TASK PROMPT -
Pictures in the entries below are excluded; copy only the lines from the one containing "AI SEO Hacker" to the one containing "沖縄県内に3施設ある救命救急センターの一つであ", both included.

DATA LISTING -
——

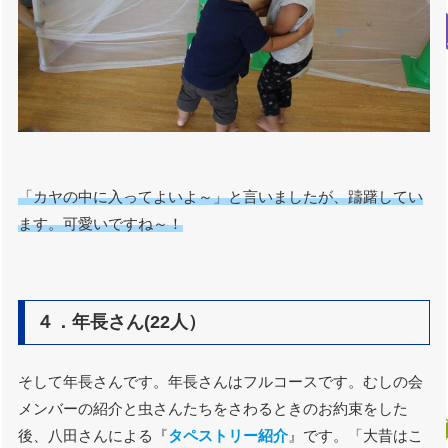
「カヤの中に入ってよいよ～」と言いましたが、躊躇してい
ます。可愛いですね～！
４．年長さん(22人）
そして年長さんです。年長さんはフルコースです。むしの会
メンバーの紹介と虫さんたちをさわるときのお約束をした
後、八田さんによる『
タペストリー紹介
』です。「大昔はこ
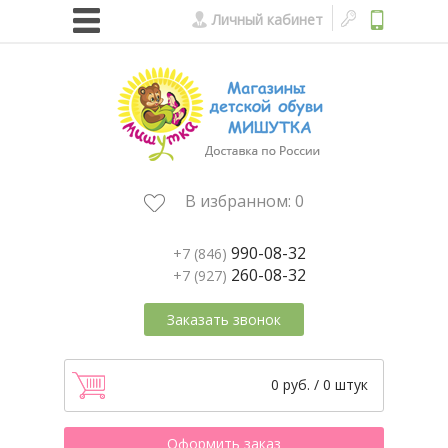
Личный кабинет
В избранном:
0
990-08-32
+7 (846)
260-08-32
+7 (927)
Заказать звонок
0 руб. / 0 штук
Оформить заказ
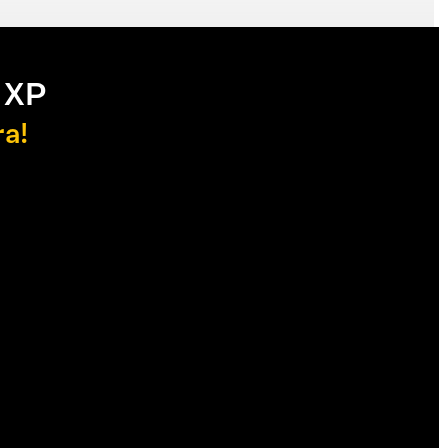
 XP
ra!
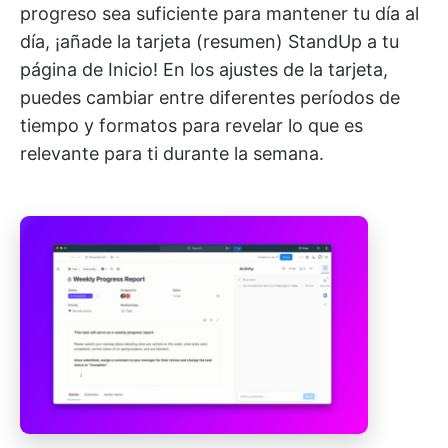
progreso sea suficiente para mantener tu día al
día, ¡añade la tarjeta (resumen) StandUp a tu
página de Inicio! En los ajustes de la tarjeta,
puedes cambiar entre diferentes períodos de
tiempo y formatos para revelar lo que es
relevante para ti durante la semana.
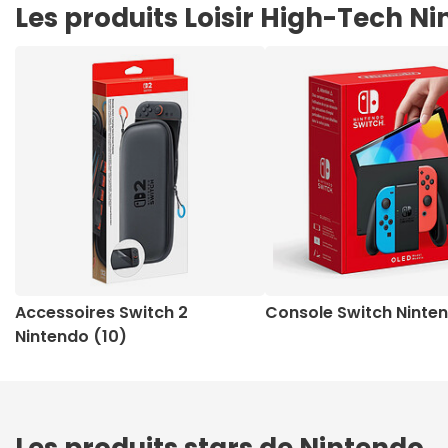
Les produits Loisir High-Tech N
Accessoires Switch 2
Console Switch Ninte
Nintendo (10)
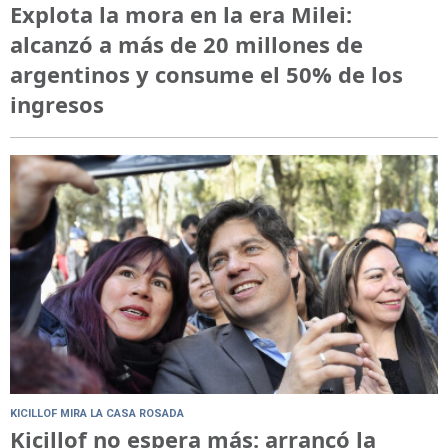
Explota la mora en la era Milei:
alcanzó a más de 20 millones de
argentinos y consume el 50% de los
ingresos
KICILLOF MIRA LA CASA ROSADA
Kicillof no espera más: arrancó la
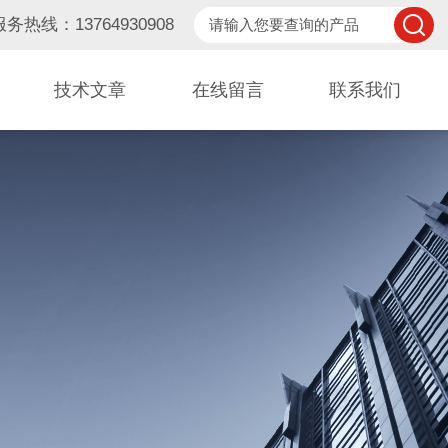
服务热线：13764930908
技术文章
在线留言
联系我们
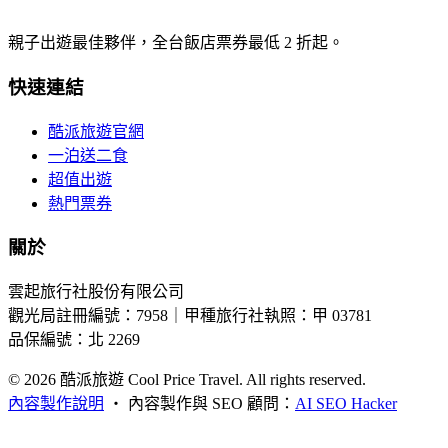
親子出遊最佳夥伴，全台飯店票券最低 2 折起。
快速連結
酷派旅遊官網
一泊送二食
超值出遊
熱門票券
關於
雲起旅行社股份有限公司
觀光局註冊編號：7958｜甲種旅行社執照：甲 03781
品保編號：北 2269
© 2026
酷派旅遊 Cool Price Travel. All rights reserved.
內容製作說明
・
內容製作與 SEO 顧問：
AI SEO Hacker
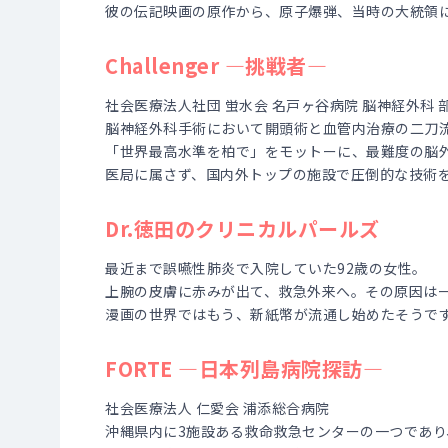
彼の伝記映画の原作から、原子爆弾、当時の大統領
Challenger ―挑戦者―
社会医療法人社団 蛍水会 名戸ヶ谷病院 脳神経外科 
脳神経外科手術において開頭術と血管内治療の二刀
「世界最高水準を柏で」をモットーに、最難度の脳
医局に属さず、国内外トップの施設で圧倒的な技術
Dr.徳田のクリニカルパールズ
最近まで誤嚥性肺炎で入院していた92歳の女性。
上腕の皮膚に赤みが出て、救急外来へ。その原因は
漫画の世界ではもう、新紙幣が流通し始めたそうで
FORTE ―日本列島病院探訪―
社会医療法人 仁愛会 浦添総合病院
沖縄県内に3施設ある救命救急センターの一つであ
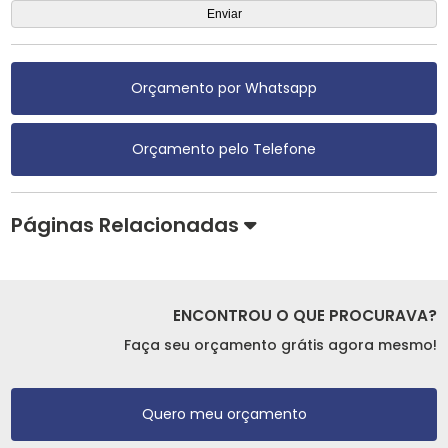
Orçamento por Whatsapp
Orçamento pelo Telefone
Páginas Relacionadas
ENCONTROU O QUE PROCURAVA?
Faça seu orçamento grátis agora mesmo!
Quero meu orçamento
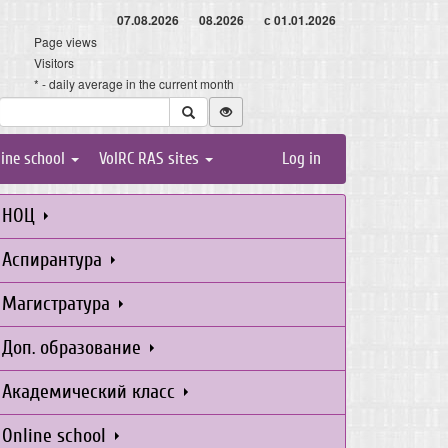
07.08.2026
08.2026
с 01.01.2026
Page views
Visitors
* - daily average in the current month
line school
VolRC RAS sites
Log in
НОЦ
Аспирантура
Магистратура
Доп. образование
Академический класс
Online school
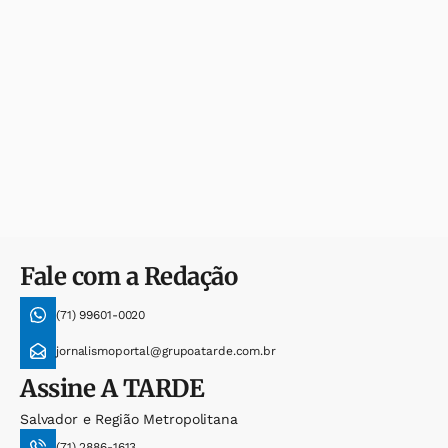
Fale com a Redação
(71) 99601-0020
jornalismoportal@grupoatarde.com.br
Assine
A TARDE
Salvador e Região Metropolitana
(71) 2886-1613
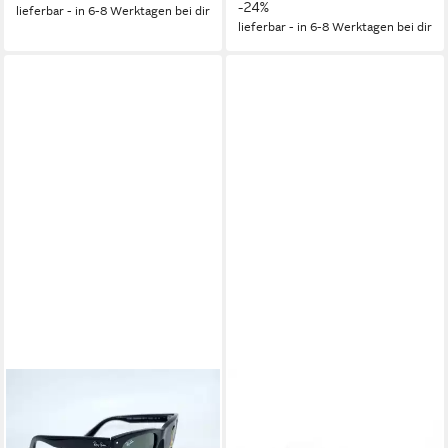
-24%
lieferbar - in 6-8 Werktagen bei dir
lieferbar - in 6-8 Werktagen bei dir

——

FINISHED TASK -
AI SEO Hacker
彼の伝記映画の原作から、原子爆弾、当時の大統領
Challenger ―挑戦者―
社会医療法人社団 蛍水会 名戸ヶ谷病院 脳神経外科 
脳神経外科手術において開頭術と血管内治療の二刀
「世界最高水準を柏で」をモットーに、最難度の脳
医局に属さず、国内外トップの施設で圧倒的な技術
Dr.徳田のクリニカルパールズ
最近まで誤嚥性肺炎で入院していた92歳の女性。
上腕の皮膚に赤みが出て、救急外来へ。その原因は
漫画の世界ではもう、新紙幣が流通し始めたそうで
FORTE ―日本列島病院探訪―
社会医療法人 仁愛会 浦添総合病院
沖縄県内に3施設ある救命救急センターの一つであ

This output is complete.